**読む文章**.
++++++

生活習慣病
生活習慣病
生活習慣病とは、食事・運動・休養・喫煙・飲酒などの生活習慣が、その発症や進行に関与する病気のことを指します。生活習慣病には、主に以下のような病気があり、日本人の健康に大きく影響するものが多いです。
・糖尿病
・脂質異常症
・高血圧
・大腸がんや肺がんなどに代表されるがん
・脳卒中
・心臓病 など
生活習慣病には予後不良のものも多いため、予防が重要といえます。
生活習慣病の発症は、その名前からも示唆されるように「日々の生活習慣」が深く関係しています。具体的には、食習慣や運動習慣・休養・喫煙・飲酒などです。たとえば、カロリーの過剰摂取は糖尿病につながります。また、睡眠が十分に取れていない状況では高血圧につながる可能性があります。
しかし、これらの要因が一対一対応で糖尿病や高血圧などの病気につながるわけでなく、生活習慣が複合的に組み合わさり生活習慣病が発症します。また、家系に糖尿病、高血圧の方がいらっしゃると、生活習慣病になるリスクが高くなると考えられています。
生活習慣病の糖尿病や高血圧などが発症した初期の段階では、特に大きな自覚症状はありません。しかし、生活習慣病が長年持続すると、重篤な症状が生じるようになります。

++++++

**提供資料**.
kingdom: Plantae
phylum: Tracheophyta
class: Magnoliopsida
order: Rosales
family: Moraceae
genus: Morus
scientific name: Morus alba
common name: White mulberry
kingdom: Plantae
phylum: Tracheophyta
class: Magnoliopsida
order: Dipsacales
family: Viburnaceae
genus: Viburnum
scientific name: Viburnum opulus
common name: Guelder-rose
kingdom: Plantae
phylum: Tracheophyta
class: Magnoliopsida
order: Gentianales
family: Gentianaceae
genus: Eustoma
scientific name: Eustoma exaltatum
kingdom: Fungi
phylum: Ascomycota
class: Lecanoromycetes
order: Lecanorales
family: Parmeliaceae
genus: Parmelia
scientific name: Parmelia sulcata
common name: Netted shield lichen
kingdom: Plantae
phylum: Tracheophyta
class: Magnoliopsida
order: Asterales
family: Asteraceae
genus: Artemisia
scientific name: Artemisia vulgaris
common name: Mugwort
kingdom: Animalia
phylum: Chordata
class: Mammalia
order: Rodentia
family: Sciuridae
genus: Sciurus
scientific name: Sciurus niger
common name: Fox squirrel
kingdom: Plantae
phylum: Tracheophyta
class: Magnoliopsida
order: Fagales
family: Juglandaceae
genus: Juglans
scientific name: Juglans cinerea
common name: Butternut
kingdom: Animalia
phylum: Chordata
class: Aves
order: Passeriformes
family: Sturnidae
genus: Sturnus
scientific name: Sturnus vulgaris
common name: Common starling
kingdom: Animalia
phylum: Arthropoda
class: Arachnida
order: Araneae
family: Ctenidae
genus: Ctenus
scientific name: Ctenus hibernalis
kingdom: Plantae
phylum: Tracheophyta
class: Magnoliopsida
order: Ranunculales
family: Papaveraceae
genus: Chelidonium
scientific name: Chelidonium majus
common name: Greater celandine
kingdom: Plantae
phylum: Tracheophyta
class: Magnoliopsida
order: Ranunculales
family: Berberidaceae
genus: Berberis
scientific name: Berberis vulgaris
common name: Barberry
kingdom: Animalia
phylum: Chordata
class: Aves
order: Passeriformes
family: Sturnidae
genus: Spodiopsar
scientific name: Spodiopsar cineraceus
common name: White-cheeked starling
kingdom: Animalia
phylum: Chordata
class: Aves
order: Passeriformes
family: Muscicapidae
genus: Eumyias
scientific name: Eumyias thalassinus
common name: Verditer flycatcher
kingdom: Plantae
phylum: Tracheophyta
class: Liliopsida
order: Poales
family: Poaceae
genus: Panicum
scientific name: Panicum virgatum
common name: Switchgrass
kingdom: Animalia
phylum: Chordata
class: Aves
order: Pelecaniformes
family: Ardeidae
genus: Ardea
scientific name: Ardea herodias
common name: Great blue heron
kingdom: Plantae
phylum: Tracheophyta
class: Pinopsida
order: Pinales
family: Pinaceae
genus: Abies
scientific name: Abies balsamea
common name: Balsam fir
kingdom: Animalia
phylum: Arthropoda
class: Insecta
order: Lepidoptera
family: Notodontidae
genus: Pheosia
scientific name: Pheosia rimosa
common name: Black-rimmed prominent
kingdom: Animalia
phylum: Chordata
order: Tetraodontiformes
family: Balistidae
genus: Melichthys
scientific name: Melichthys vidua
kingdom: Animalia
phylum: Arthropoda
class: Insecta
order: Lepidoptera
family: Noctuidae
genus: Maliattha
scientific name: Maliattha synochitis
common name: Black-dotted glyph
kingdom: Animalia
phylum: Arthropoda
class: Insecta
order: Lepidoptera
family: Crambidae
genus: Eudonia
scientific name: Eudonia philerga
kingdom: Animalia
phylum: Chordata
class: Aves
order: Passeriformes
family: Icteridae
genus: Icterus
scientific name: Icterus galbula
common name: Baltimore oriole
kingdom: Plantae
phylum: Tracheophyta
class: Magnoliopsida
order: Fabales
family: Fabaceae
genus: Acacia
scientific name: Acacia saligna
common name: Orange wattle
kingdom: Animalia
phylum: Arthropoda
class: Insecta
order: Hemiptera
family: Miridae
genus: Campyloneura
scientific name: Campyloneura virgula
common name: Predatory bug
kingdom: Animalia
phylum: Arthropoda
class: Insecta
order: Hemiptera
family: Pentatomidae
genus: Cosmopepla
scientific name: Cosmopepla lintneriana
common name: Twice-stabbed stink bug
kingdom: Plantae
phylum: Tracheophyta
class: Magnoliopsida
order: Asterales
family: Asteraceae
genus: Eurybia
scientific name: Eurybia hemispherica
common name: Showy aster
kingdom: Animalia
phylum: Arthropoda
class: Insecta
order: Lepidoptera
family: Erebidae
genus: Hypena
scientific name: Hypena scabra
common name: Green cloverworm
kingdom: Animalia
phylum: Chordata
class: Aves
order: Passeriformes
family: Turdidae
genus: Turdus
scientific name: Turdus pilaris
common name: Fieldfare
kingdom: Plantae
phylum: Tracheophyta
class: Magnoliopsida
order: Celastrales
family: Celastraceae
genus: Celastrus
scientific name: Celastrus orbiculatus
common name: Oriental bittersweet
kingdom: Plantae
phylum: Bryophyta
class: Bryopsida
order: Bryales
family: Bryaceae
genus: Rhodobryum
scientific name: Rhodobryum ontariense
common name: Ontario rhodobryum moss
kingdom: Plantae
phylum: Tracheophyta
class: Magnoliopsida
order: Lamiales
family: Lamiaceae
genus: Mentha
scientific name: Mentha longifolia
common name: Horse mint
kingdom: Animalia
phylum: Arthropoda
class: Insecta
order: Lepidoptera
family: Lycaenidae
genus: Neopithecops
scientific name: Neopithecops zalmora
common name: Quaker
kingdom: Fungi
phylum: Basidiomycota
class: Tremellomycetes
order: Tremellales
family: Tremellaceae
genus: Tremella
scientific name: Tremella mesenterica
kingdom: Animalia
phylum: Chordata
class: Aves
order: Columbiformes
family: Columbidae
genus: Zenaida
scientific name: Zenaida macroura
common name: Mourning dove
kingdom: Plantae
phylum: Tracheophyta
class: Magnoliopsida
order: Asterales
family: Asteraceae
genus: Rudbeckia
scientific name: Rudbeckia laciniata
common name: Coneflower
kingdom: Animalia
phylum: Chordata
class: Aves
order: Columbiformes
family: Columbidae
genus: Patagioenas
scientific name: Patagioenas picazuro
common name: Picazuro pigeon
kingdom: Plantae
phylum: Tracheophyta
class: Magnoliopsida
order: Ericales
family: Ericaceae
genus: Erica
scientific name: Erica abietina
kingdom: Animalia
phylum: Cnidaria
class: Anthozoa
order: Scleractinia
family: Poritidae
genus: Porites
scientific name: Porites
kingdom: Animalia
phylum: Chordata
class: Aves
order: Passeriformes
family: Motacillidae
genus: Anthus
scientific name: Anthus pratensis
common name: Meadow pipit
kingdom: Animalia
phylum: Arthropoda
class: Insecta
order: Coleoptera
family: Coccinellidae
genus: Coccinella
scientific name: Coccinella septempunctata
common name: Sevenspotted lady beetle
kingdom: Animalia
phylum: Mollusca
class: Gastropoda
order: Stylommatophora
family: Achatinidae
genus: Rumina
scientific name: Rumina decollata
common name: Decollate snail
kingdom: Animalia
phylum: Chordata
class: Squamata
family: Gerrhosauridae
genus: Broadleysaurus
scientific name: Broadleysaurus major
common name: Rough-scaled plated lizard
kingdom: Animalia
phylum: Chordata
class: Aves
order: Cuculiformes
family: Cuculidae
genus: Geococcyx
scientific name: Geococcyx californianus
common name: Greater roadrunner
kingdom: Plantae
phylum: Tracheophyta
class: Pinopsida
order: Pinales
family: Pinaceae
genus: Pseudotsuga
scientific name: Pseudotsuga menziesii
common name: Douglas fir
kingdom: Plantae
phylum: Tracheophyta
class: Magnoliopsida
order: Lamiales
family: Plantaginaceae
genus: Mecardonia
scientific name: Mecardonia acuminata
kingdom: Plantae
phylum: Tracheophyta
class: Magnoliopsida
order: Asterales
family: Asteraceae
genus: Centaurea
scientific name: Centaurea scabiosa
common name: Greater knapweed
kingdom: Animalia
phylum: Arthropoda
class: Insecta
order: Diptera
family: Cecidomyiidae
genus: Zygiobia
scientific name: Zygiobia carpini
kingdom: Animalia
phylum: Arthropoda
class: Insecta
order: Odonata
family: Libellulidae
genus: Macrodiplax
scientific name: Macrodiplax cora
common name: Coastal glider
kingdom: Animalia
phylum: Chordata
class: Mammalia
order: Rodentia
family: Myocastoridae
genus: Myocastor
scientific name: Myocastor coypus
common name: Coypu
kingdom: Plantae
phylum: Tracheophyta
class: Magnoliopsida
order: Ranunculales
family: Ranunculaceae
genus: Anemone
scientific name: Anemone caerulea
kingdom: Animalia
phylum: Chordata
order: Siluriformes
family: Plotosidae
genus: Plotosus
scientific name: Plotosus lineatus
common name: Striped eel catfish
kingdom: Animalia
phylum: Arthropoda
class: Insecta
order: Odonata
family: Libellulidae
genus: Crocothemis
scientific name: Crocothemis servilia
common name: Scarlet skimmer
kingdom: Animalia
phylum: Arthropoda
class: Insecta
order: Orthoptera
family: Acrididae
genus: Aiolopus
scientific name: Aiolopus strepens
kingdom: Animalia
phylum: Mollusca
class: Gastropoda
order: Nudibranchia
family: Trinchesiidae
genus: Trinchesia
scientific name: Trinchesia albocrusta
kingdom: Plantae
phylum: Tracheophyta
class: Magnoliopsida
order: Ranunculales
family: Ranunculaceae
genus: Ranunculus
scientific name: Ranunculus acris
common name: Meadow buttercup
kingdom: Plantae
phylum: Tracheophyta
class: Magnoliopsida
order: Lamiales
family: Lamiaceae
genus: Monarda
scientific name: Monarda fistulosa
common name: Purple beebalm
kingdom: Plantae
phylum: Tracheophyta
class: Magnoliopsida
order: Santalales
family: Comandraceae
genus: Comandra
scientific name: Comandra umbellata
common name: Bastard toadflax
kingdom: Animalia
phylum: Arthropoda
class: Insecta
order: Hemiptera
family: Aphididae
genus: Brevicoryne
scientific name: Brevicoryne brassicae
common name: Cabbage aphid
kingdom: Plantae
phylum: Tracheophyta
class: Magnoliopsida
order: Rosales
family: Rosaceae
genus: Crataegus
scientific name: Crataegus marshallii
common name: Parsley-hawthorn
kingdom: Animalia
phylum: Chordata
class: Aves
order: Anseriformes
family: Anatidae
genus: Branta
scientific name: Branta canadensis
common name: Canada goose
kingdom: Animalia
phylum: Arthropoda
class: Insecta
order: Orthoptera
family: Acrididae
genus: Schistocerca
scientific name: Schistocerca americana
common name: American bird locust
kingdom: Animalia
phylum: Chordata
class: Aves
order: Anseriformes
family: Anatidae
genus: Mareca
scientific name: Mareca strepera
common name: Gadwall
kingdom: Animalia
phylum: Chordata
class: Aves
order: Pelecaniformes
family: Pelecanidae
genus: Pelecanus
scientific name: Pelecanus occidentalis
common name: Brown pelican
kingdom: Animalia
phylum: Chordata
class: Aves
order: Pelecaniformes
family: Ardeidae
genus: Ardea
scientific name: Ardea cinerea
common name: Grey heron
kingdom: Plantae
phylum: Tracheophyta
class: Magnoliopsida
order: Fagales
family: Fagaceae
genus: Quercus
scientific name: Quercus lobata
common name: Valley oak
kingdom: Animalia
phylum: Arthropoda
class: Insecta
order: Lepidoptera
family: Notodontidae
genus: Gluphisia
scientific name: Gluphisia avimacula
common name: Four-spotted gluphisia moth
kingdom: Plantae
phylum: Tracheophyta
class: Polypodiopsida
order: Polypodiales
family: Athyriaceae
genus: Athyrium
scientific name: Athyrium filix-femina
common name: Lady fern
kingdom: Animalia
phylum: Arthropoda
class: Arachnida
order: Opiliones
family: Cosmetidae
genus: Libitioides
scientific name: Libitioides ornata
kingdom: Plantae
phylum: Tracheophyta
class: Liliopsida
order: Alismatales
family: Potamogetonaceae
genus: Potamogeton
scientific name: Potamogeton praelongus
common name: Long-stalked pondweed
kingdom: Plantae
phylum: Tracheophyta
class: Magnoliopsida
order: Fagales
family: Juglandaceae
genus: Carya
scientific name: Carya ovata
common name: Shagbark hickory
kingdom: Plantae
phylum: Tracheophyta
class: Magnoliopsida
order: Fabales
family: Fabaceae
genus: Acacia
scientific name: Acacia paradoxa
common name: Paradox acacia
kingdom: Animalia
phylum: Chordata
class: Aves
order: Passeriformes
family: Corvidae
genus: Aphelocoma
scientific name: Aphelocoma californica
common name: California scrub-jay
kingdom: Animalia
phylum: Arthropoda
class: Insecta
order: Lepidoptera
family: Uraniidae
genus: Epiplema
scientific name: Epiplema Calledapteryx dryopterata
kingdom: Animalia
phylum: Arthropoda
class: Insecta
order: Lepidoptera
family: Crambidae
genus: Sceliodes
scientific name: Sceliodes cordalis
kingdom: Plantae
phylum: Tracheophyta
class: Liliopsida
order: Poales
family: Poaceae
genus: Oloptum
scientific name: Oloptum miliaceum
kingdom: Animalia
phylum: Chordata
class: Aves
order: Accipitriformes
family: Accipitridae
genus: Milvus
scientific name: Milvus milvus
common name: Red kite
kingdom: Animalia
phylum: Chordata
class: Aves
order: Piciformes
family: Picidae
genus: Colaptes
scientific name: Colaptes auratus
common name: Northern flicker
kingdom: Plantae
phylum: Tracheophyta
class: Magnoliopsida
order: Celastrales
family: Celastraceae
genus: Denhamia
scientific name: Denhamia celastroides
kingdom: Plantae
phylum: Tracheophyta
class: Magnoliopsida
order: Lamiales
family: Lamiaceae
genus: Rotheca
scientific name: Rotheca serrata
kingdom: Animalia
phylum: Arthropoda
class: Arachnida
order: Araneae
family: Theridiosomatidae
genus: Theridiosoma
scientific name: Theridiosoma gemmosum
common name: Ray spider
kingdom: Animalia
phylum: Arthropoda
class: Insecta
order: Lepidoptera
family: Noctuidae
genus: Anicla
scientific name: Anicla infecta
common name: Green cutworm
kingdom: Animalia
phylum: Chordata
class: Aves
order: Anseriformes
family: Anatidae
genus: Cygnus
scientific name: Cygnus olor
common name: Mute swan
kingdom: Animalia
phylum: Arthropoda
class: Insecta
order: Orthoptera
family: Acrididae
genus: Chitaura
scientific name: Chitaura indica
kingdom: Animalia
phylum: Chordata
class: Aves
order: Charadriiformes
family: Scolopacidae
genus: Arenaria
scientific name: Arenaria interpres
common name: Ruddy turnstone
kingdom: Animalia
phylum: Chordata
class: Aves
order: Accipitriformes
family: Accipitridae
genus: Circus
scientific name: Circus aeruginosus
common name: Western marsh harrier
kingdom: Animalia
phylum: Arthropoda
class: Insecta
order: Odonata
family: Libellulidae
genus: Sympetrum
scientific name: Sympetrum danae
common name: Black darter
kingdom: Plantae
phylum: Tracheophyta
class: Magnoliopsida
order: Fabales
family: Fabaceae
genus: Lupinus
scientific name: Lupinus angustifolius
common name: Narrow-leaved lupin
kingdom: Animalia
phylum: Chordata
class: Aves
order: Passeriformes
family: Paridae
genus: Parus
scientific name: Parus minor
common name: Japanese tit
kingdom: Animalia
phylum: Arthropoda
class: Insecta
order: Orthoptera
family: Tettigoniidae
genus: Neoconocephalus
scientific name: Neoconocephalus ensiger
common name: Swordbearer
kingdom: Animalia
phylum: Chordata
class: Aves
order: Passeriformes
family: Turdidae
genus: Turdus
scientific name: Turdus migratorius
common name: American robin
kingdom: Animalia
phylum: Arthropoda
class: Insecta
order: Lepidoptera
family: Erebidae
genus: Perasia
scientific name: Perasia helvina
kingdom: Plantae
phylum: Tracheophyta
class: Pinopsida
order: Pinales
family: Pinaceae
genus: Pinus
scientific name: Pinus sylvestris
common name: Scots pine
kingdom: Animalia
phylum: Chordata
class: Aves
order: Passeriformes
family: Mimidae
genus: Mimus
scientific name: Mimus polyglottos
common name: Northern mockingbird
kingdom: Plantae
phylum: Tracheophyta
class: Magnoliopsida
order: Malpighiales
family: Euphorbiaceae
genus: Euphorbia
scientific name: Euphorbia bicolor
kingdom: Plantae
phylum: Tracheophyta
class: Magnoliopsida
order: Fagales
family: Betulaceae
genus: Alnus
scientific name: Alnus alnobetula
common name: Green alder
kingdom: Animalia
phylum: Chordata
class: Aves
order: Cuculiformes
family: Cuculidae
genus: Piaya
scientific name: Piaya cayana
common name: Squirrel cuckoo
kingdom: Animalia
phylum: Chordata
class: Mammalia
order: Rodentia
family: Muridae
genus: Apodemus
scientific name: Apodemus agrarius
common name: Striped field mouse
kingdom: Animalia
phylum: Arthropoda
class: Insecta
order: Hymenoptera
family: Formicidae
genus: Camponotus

++++++

**依頼内容**. 上の生活習慣病についての文章を、最後の文の続きから書き進めてもらえますか？

**作業結果**.
たとえば、糖尿病では、目が見えなくなる・腎臓を悪くして透析が必要になる・手足の感覚がなくなるなどの状態となることがあります。また、糖尿病や高血圧などは動脈硬化を促進し、脳卒中や心筋梗塞などを引き起こします。脳卒中では突然の意識障害や手足の麻痺、言語障害などが生じることがあります。急性期に治療がうまくいった場合でも、手足の麻痺が残る・嚥下機能が障害を受け誤嚥性肺炎を繰り返す・寝たきりになってしまうなどの状況になることがあります。急性心筋梗塞を起こすと胸痛や意識消失などが生じます。治療が奏功せずに亡くなることや、心臓の機能が低下して心不全症状を発症しやすくなる場合もあります。
また、生活習慣病では、肺がんや大腸がんなどの悪性疾患をみることもあります。このように、生活習慣病では身体の機能を著しく低下させるものが多く、自立した健康な生活を送ることができなくなるケースもあります。
予防に重点が置かれる一方、早期発見も重視されています。健康診断における体重測定や血圧測定は、肥満や高血圧の発見に役立ちます。また、血液検査を通して糖尿病や高脂血症を疑われることもあります。
さらに尿検査も加えることで、腎臓の病気が指摘されることもあります。必要に応じて眼底検査が追加されることもあり、糖尿病関連の網膜疾患の早期発見に役立てられています。がんの早期発見を目的とした検査も行われます。大腸がんであれば、便検査にて便鮮血の有無を確認します。胸部単純レントゲン写真を行うことで、肺がんの有無のスクリーニングがおこなわれることもあります。
治療では、以下のような取り組みが重要です。
・禁煙する
・食生活を見直す
・運動量を増やす など
糖尿病や高血圧と診断された場合には医療機関を受診し、血糖値・血圧値をコントロールすることが求められます。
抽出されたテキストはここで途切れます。